For the first time in school history, Manchester-Essex was a host school to seven other schools in the preliminary round of the Massachusetts Educational Theater Guild High School Drama Festival. The school’s production of “The Complete History of America (Abridged),” the only comedy of the day, advanced to the next round and will perform on March 19 at St. John’s Prep. Thirty-six out of the 111 competing schools were chosen to be semi-finalists.

By Caroline Wood

INDEPENDENT STAFF

  For the first time in school history, Manchester-Essex was a host school to seven other schools in the preliminary round of the Massachusetts Educational Theater Guild High School Drama Festival. The school’s production of   “The Complete History of America (Abridged),” the only comedy of the day, advanced to the next round and will perform on March 19 at St. John’s Prep. Thirty-six out of the 111 competing schools were chosen to be semi-finalists.
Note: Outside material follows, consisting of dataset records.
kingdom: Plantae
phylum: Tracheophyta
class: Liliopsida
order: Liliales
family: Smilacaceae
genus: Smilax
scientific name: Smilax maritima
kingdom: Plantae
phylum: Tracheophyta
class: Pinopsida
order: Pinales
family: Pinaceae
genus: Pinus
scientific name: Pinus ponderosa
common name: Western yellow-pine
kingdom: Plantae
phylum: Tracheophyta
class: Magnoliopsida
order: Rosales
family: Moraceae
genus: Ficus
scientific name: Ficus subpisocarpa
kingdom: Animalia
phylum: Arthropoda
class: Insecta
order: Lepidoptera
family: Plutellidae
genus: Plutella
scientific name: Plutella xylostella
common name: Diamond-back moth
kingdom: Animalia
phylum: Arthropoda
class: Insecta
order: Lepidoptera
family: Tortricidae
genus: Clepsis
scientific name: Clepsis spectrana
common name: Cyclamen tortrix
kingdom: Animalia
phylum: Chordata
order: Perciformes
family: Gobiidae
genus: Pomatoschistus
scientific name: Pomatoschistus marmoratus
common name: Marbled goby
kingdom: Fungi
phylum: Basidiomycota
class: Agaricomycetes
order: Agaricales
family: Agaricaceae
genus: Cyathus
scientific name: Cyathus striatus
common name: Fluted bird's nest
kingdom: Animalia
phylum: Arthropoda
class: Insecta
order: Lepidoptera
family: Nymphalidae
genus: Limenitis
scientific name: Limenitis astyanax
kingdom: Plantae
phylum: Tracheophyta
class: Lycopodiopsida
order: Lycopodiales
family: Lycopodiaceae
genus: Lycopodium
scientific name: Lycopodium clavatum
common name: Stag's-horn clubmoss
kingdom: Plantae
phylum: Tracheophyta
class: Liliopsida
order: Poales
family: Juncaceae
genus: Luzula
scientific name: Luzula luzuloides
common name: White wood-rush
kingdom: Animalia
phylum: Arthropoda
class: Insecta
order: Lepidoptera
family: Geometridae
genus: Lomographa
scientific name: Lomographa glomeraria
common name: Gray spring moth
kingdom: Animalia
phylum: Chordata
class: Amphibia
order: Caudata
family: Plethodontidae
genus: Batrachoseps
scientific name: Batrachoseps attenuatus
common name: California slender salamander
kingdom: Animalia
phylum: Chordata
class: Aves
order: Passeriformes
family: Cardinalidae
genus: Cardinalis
  The school hosted productions from Salem High School, Lynnfield High School, Malden High School, Melrose High School, Peabody Veterans Memorial High School, Gloucester High School, and Wellesley High School.

   Peabody’s “The Love of the Nightingale” and Malden’s original show, “American Land,” also advanced.

   At the end of the day, the four judges presented awards and announced the three shows that would be moving on.     

  Among the All-Star cast and crewmember were Morgan Kennedy, Connor Hoff, and Maura Driscoll, who all received Outstanding Acting Performances, and Daria Shnider, who received the Stage Manager Award.

  Festival Manager Margaret Henry also received the David Dooley award. The preliminary round at Manchester-Essex was dedicated to David Dooley, a foreign language teacher who passed away and who was an active member in the METG.

  According to Henry, this award began last year and is given to someone from the host school who showed dedication and put in many hours of effort towards the festival.

  According to co-director, Elizabeth Edgerton, “The drama kids were so excited when we found out that we would be hosting prelims here at the school. We were so happy to be able to share our amazing space with the other schools!”

  During the first week of March, each school had a tech hour where they set up their set, practiced some of their show on the stage, and were given a tour of the building. “During the tech week all the students from the other schools were really nice and cooperative,” stage manager Daria Shnider said.

  On March 5, starting at 7 in the morning, schools started to arrive to prepare for the day. Throughout the day of Dramafest, each school performed a 40-minute show, with 5 minutes allowed for setting up and 5 minutes allowed for striking the set. All the drama kids ate lunch and dinner together, discussed the shows in discussion groups, and danced together at a dance on the stage after all the performances.

   Junior Leanne Ciccone, one of the emcees of the show, said that the atmosphere of the day was absolutely amazing.

  Director Gloria Tanner echoed those sentiments, saying, “My favorite part of Dramafest was how magical our school felt that day.”

  According to member of the tech and costume crew, Savannah Repucci, “Dramafest is such a fun experience because we get to meet kids that we would never meet otherwise and drama kids are very friendly, so it’s easy to make new friends.”

  “I don’t think the day could have turned out any better. Seeing the students from the eight different schools  (including our own) share their love of drama, form friendships, and celebrate live theatre was an experience I won’t ever forget,” Edgerton said.

  The cast and crew are all very excited to be moving on to semifinals. “When the judges said we were moving on, I was thrilled,” Repucci said. “Everyone in our show worked so hard, and we put on a very good show.”

  Actress Olivia Peterson is just as excited for the show’s advancement. “We’re all feeling pumped because of the great and unexpected responses that we’ve gotten from the audiences. We’re working really hard to tweak the small parts to make it tighter, and we hope everyone comes out to support us!” she said.

  According to Edgerton, the cast and crew are certainly looking forward to performing at the Prep. “The wonderful thing is that our cast and crew really love our show and we are thrilled that we get to do it again!”